Qin essentially stopped the development of firearms for 2 centuries, out of fear that they may be overthrown by the Hans. This alone is enough to refute your point that China would not be been better under an alternative dynasty.
 

Puss in Boots

Junior Member
Registered Member
Or in layman's terms - just throwing shit at the wall.

This will ruffle some feathers but Qianlong and Kangxi still undisputed for greatest Chinese emperors of all time.
The Qing Dynasty objectively hindered the development of Chinese technology and expanded the original territory. However, from the perspective of the Chinese people, allowing Chinese civilization to lag behind the times was an unacceptable failure! This was the lowest point of Chinese civilization since its inception, so in the evaluation of the Chinese people, the emperors of the Qing Dynasty would not receive a very high score. When it comes to historical status, it would undoubtedly be Qin Shi Huang, Emperor Taizong of Tang, and another candidate whom I will not reveal.
 
Qin essentially stopped the development of firearms for 2 centuries, out of fear that they may be overthrown by the Hans. This alone is enough to refute your point that China would not be been better under an alternative dynasty.
The gap between pre-industrial firearms and industrial firearms is several times greater than between cold weapons and pre-industrial firearms. Muskets and cannons wouldnt fare any better against 19th century industrial artillery than spears and bows.
 
The Qing Dynasty objectively hindered the development of Chinese technology and expanded the original territory. However, from the perspective of the Chinese people, allowing Chinese civilization to lag behind the times was an unacceptable failure! This was the lowest point of Chinese civilization since its inception, so in the evaluation of the Chinese people, the emperors of the Qing Dynasty would not receive a very high score. When it comes to historical status, it would undoubtedly be Qin Shi Huang, Emperor Taizong of Tang, and another candidate whom I will not reveal.
Unless an alternative to Qing would somehow stumble into the scientific method and the industrial revolution, it would not have mattered.
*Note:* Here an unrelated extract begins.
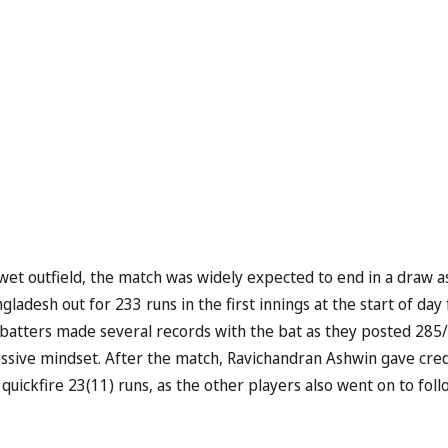
 wet outfield, the match was widely expected to end in a draw a
adesh out for 233 runs in the first innings at the start of day 
n batters made several records with the bat as they posted 285/
gressive mindset. After the match, Ravichandran Ashwin gave cred
quickfire 23(11) runs, as the other players also went on to foll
What held back China ever since the Tang was Song-Ming rationalism. Late Ming and late Song were just as bad as late Qing. The merchants and corrupt officials of Song and Ming actively colluded to sabotage state capacity to enrich themselves, even collaborating with foreign threats. Hanjian was basically invented by the Song and the Ming. The only scenario in which China would be able to resist industrialized Europe was if a Ming successor dynasty completely purged all Chinese culutural developments post-Tang and reverted back to Tang era culture and philosophy.